Het vruchtgebruik afkopen of omzetten
Indien er geen andere erfgenamen zijn dan de kinderen, kan de omzetting van het vruchtgebruik, te allen tijde gevraagd worden door de langstlevende echtgenote of de kinderen. Vruchtgebruik afkopen of omzetten, betekent in wezen het einde van het vruchtgebruik.
U bezit het vruchtgebruik en uw kinderen de blote eigendom. Gaat het om een bankrekening, dan kan u de inkomsten (rente of dividenden) innen, maar mag u niet aan het kapitaal komen. Uw kind(eren) geniet(en) immers de blote eigendom van die tegoeden.

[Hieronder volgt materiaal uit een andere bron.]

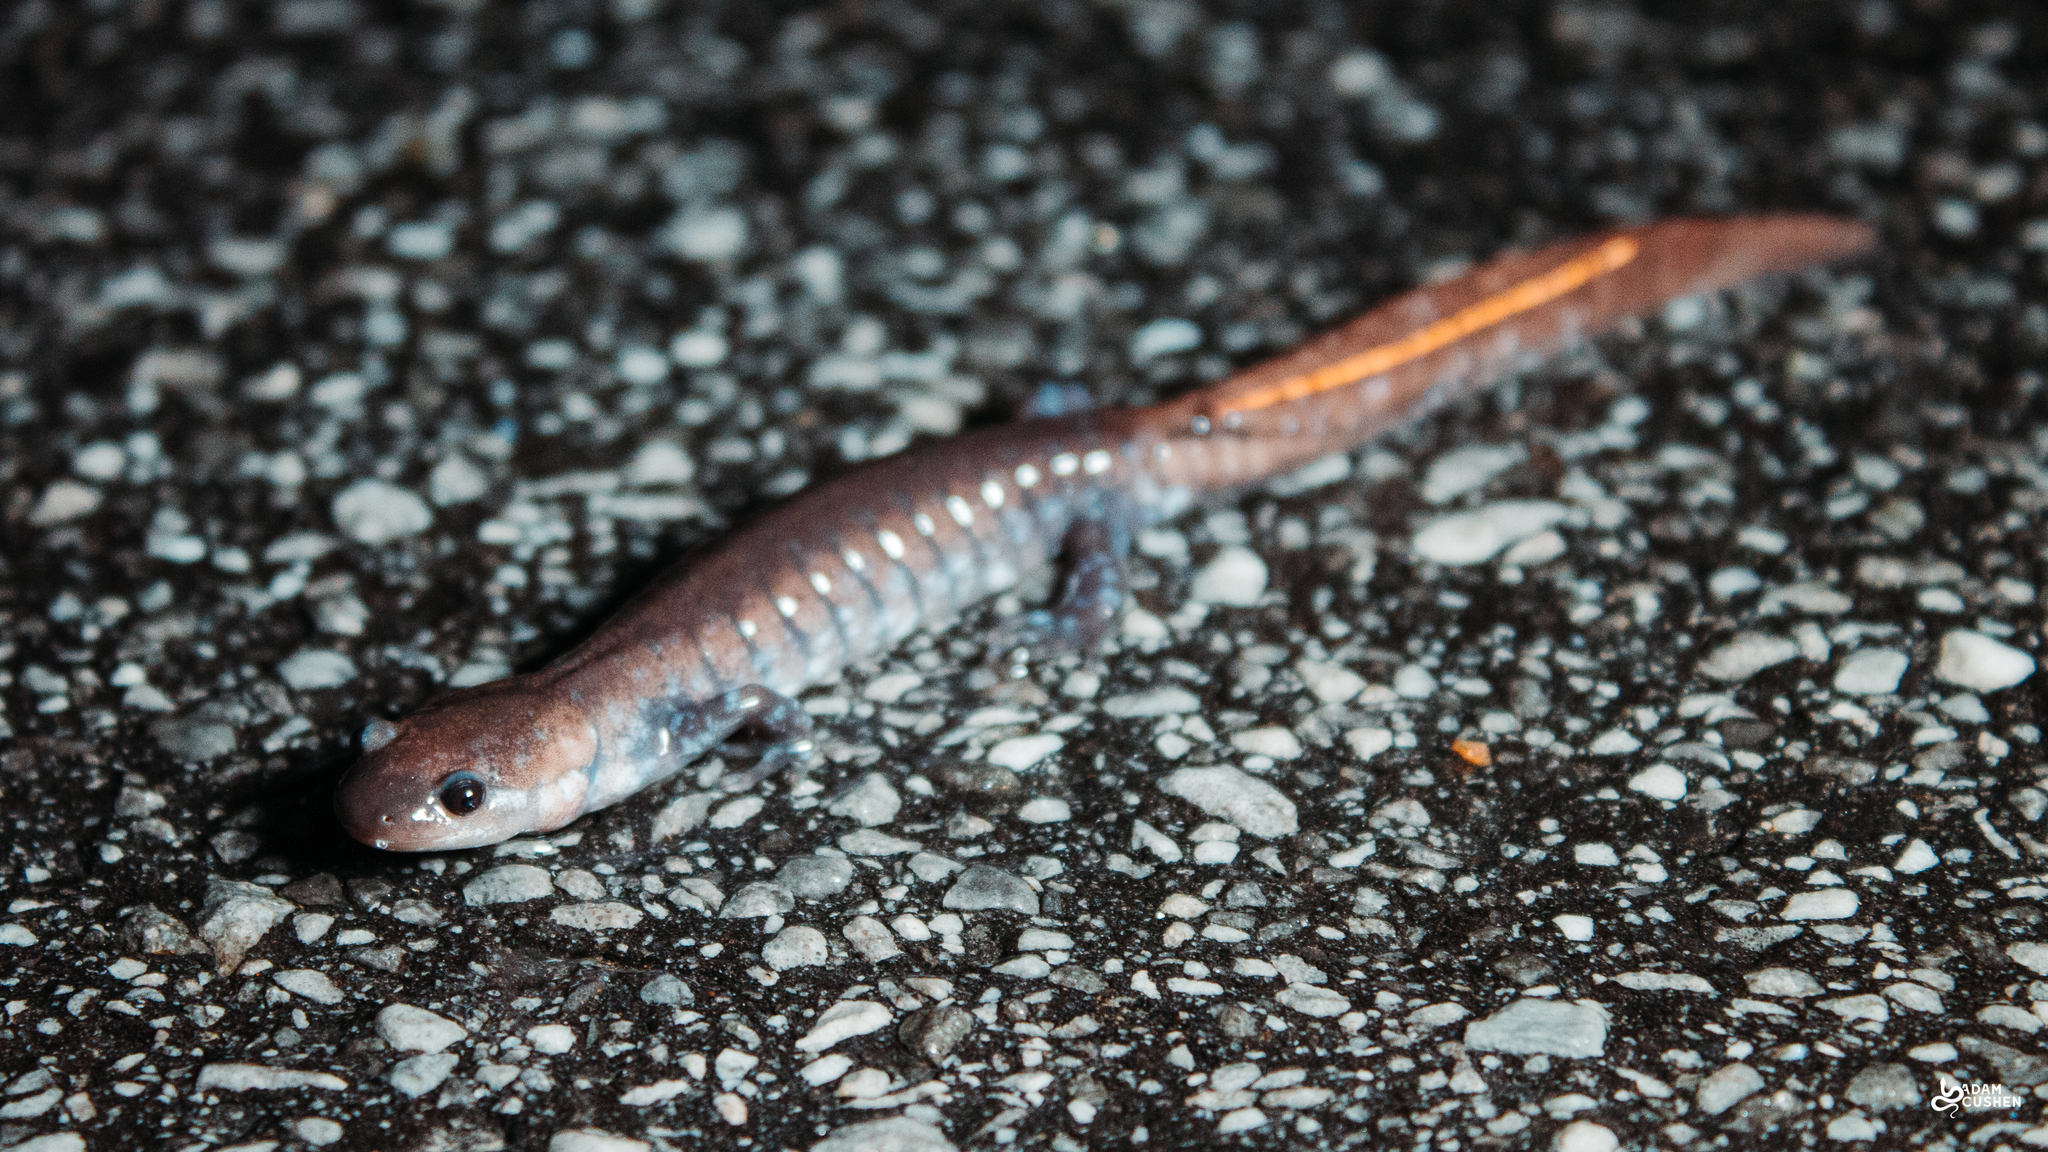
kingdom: Animalia
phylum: Chordata
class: Amphibia
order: Caudata
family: Ambystomatidae
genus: Ambystoma
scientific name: Ambystoma laterale
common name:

Geen wonder dat kinderen groot of klein de kriebels krijgen bij het idee dat die woning zal worden verkocht. Toch betekent het niet dat zij daarom hun veto kunnen stellen tegen de verkoop. Ouders mogen zelf beslissen over hun eigendommen. Wil je dus je huis of appartement verkopen, doe gerust!
Kan vruchtgebruiker verhuren? De vruchtgebruiker heeft inderdaad niet alleen het recht om zelf te wonen in het huis of het appartement. Hij mag het ook verhuren. De huurinkomsten zijn in dat geval volledig voor hem, hij moet die dus niet 'delen' met de naakte eigenaars.
Bij het overlijden van een van de partners gaat het eigendom van de woning in eerste instantie naar de erfgenamen. Zij zijn vervolgens verplicht de woning aan de langstlevende te verkopen, indien hij of zij van de aankoopoptie gebruik wil maken.